• SOURCE DATA:
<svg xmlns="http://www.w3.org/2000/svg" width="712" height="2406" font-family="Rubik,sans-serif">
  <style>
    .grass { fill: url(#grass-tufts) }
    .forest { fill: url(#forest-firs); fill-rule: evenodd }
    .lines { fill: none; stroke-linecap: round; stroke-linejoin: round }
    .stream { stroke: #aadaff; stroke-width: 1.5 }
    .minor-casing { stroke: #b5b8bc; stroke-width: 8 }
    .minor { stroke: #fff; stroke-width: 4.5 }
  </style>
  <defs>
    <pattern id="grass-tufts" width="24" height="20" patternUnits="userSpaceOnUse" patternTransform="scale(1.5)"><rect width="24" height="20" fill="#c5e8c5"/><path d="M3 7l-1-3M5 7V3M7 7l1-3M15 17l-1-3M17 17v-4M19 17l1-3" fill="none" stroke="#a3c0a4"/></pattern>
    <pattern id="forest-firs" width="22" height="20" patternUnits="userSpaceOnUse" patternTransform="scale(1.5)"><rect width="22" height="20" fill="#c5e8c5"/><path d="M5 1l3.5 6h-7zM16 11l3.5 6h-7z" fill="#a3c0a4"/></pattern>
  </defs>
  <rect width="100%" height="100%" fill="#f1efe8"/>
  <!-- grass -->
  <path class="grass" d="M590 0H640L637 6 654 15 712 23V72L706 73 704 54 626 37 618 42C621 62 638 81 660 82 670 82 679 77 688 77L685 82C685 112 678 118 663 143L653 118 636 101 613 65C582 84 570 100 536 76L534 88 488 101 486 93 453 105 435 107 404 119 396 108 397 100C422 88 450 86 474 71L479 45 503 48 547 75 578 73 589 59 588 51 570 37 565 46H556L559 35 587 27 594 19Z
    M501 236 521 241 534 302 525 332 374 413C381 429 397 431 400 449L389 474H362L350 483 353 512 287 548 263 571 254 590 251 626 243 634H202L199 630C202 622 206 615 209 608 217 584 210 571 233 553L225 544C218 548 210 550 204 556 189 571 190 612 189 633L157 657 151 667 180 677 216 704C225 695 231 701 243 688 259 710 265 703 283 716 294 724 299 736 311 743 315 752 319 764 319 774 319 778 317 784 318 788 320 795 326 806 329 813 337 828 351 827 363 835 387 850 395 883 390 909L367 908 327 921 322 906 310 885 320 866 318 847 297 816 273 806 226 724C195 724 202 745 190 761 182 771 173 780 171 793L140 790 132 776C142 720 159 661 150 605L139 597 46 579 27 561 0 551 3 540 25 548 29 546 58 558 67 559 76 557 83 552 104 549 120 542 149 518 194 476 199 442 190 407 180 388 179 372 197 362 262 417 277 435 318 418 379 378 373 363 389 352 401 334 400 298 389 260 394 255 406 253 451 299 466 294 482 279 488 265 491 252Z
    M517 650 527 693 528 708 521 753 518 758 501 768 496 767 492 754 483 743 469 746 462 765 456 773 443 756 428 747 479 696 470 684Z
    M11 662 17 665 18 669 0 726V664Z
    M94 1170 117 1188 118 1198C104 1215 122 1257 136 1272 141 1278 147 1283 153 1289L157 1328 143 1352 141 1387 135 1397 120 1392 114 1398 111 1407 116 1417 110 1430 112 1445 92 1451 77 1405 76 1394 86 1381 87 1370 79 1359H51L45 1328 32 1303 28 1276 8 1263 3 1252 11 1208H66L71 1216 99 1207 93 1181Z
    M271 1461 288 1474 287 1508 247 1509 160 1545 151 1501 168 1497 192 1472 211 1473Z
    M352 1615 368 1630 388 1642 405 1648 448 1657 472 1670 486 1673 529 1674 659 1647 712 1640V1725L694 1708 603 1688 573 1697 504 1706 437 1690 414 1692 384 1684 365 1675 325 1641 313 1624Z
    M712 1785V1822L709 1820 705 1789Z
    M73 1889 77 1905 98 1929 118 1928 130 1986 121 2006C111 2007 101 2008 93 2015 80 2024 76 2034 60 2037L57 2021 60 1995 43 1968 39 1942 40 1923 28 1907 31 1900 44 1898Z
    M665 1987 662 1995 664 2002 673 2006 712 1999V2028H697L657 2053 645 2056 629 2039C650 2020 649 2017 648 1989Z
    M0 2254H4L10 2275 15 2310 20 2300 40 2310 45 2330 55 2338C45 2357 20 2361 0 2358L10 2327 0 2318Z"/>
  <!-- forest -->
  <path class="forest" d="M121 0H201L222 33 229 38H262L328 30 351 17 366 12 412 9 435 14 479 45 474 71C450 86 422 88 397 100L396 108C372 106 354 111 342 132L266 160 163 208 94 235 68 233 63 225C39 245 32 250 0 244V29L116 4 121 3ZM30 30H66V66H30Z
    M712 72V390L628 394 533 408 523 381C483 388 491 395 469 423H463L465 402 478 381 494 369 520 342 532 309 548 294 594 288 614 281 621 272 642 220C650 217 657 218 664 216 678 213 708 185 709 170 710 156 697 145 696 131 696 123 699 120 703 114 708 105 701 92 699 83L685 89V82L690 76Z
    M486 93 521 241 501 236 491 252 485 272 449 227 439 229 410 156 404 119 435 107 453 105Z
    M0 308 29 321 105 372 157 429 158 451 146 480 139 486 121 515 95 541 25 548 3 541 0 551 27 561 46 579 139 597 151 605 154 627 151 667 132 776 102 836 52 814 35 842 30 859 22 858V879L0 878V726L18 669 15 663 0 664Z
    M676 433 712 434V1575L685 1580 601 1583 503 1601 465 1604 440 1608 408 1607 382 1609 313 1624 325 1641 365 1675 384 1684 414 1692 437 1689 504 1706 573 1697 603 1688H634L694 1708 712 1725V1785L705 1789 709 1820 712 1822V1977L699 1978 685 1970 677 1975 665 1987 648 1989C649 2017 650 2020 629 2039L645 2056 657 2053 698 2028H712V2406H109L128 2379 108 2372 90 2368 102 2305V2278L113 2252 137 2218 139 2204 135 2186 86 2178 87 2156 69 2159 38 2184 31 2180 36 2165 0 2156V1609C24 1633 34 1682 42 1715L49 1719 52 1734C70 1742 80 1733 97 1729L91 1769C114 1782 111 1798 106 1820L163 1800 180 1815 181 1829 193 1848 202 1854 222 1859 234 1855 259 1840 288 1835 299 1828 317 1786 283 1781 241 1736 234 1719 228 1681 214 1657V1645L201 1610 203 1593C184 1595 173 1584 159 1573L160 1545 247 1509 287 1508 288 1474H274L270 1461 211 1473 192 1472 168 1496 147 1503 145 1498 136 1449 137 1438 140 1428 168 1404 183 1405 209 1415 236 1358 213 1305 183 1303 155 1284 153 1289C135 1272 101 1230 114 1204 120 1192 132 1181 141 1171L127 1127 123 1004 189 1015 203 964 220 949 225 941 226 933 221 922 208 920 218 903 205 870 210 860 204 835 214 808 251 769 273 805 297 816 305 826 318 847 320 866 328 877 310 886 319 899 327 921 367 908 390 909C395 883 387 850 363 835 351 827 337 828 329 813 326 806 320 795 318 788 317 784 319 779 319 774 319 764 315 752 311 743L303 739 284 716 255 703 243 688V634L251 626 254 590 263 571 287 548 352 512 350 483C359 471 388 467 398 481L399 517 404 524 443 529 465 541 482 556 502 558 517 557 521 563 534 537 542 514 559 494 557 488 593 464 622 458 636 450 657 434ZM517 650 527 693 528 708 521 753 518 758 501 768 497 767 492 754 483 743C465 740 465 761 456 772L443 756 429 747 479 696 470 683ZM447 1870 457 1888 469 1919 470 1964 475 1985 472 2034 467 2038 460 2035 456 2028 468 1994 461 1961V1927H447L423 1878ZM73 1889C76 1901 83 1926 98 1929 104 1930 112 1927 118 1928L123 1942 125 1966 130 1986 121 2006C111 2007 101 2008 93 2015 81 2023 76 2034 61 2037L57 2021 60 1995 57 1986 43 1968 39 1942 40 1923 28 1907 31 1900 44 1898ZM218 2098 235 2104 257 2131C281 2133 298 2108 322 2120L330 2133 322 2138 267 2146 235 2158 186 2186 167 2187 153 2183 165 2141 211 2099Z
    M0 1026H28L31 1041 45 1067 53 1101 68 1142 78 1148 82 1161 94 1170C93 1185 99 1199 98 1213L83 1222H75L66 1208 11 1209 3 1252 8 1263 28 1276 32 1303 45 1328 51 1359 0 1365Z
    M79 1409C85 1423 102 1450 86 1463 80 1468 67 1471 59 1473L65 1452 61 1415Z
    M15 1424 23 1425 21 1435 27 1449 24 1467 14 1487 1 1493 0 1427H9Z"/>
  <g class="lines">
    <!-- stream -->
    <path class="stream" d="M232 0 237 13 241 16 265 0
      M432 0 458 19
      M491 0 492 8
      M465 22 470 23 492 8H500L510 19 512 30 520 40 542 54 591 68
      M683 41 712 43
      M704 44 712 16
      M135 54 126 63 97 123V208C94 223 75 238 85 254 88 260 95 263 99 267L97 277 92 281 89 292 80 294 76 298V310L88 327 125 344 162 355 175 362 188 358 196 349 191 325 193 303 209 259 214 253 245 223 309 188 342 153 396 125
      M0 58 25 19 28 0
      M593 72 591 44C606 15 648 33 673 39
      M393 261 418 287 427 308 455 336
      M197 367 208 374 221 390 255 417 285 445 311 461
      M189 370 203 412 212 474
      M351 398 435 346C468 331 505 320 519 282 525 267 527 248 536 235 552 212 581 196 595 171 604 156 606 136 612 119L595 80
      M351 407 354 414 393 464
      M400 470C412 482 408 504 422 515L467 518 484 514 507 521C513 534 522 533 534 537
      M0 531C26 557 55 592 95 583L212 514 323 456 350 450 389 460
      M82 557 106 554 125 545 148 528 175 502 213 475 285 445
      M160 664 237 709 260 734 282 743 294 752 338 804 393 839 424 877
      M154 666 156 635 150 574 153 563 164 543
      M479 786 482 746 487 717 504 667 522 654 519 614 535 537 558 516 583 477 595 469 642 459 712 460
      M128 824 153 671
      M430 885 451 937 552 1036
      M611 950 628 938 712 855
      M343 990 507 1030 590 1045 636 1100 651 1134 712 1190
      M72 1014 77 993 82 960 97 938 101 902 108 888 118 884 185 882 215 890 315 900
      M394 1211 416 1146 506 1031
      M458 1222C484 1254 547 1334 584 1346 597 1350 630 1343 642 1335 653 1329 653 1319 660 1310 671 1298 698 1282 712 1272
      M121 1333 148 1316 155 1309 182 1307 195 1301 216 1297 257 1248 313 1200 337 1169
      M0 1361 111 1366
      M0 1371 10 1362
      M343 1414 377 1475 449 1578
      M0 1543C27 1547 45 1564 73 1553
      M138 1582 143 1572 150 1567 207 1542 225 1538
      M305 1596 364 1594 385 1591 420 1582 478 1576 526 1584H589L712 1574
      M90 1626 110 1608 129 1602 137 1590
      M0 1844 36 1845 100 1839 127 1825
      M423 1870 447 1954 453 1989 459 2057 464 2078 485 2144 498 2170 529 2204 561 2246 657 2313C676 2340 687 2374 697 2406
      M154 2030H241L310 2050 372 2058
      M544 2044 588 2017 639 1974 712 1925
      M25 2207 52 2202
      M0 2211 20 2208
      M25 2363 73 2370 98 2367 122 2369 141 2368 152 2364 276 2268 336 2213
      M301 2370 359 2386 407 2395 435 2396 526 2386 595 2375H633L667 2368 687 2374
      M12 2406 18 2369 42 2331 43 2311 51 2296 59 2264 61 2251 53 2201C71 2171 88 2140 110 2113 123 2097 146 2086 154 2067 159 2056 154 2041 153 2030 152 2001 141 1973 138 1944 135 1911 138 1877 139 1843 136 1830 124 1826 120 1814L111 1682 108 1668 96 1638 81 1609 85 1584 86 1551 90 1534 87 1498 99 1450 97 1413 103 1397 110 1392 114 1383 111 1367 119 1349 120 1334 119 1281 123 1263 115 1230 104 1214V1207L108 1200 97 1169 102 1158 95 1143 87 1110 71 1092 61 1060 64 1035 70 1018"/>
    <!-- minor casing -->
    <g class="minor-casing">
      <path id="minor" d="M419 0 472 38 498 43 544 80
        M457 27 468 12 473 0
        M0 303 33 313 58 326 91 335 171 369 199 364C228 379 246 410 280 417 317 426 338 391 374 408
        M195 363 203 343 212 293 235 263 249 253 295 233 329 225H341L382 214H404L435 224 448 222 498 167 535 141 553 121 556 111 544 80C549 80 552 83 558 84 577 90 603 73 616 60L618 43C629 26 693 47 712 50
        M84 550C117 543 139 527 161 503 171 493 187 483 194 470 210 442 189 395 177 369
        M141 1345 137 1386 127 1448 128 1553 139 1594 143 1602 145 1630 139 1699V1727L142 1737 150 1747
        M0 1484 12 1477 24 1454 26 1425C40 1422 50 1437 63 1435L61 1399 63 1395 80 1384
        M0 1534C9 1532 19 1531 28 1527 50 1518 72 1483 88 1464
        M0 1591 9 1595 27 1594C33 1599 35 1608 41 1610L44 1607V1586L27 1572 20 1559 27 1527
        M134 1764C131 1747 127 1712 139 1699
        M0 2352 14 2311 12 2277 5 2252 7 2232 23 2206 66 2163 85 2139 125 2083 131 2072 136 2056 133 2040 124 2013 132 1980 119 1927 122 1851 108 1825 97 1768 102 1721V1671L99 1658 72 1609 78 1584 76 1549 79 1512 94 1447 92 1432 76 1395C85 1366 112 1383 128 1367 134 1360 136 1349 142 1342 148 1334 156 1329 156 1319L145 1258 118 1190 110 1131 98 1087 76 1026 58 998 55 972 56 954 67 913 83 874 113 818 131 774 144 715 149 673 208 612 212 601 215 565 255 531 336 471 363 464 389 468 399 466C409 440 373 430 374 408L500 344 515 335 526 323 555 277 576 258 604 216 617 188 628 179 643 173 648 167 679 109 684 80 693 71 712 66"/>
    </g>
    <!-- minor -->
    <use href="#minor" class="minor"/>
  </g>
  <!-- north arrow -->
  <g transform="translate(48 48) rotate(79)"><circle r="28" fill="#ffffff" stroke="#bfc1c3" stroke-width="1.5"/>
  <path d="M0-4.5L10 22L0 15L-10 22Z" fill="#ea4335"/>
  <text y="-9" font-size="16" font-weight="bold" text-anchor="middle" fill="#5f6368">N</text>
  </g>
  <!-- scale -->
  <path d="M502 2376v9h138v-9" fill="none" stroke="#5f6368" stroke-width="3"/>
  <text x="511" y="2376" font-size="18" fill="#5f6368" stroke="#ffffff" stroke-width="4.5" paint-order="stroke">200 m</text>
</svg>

• BRIEF: Using the records above, list each line that includes "lines".

• COMPLETED TASK:
    .lines { fill: none; stroke-linecap: round; stroke-linejoin: round }
  <g class="lines">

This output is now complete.